Except that, owning and operating a car in this city is an expensive proposition although not as expensive as it should be, if gasoline was priced accordingly and the use of public space to park our cars charged properly. It would seem to me that car dependence is a burden on those struggling to get by not something to be encouraged. We do that by trying to make it easier to driver and short-changing the public transit system.

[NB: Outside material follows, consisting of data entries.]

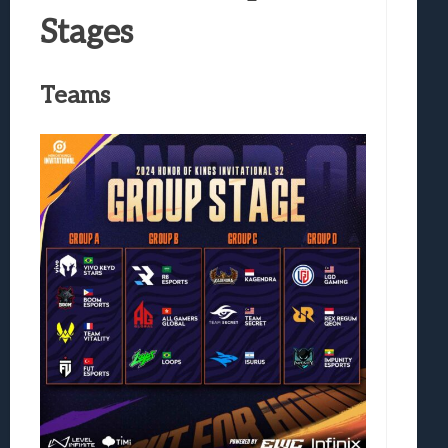
Stages
Teams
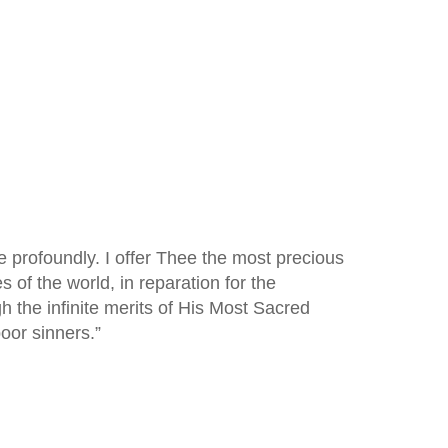
e profoundly. I offer Thee the most precious
s of the world, in reparation for the
 the infinite merits of His Most Sacred
oor sinners.”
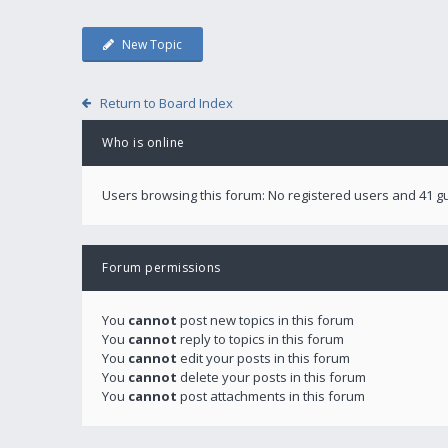
New Topic
Return to Board Index
Who is online
Users browsing this forum: No registered users and 41 g
Forum permissions
You
cannot
post new topics in this forum
You
cannot
reply to topics in this forum
You
cannot
edit your posts in this forum
You
cannot
delete your posts in this forum
You
cannot
post attachments in this forum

Sean Marshall created a map (which is what he does so well) from the table drawn up by Laurence Liu. Some of the heaviest transit use during morning commutes to downtown comes from the farthest reaches of the city. Northwest Etobicoke. North North York. Scarbourgh. Councillor Anthony Perruzza, who couldn’t make up his mind last week on what to do with the Gardiner east (None of the above) represents a ward in this city were only 15% of residents drive downtown to work. You might think that he’d take every opportunity to divert money into transit projects that would benefit the other 85% of his residents who rely on public transit.
Now overlay that map with any that David Hulchanski’s produced over the last little while. The ones showing Toronto’s growing income disparity, and the specific locations of low income neighbourhoods. Funny, eh? There appears to be some sort of relationship between income levels and transit use. Specifically, the less you make, the more you use transit.
So tell me again why we must be redirecting public resources to free up car traffic instead of investing every dollar we can get our hands on in public transit?
Some of the highest car use in morning commute times to downtown come from some of the more affluent spots in the city, spots, in some cases, better served by transit than the places with more transit users. “Fun TTS 2011 fact,” Laurence Liu tweeted, “of those who drive downtown during AM peak period, 64% live in households with 2 or more cars.” Two or more cars? That’s not dependence. It’s an addiction.
You’ll have to excuse my impatience then with those trying to espouse notions of equality and fairness when they push for increased spending on road infrastructure or tout the need to bury public transit in order to clear up the streets for cars. This isn’t about the little guy. It’s about an overweening sense of entitlement by those who can afford to make an active choice to drive in this city. My neighbours in Ward 19 with every amenity at their disposal to get around but they pick the most expensive one because they can afford it.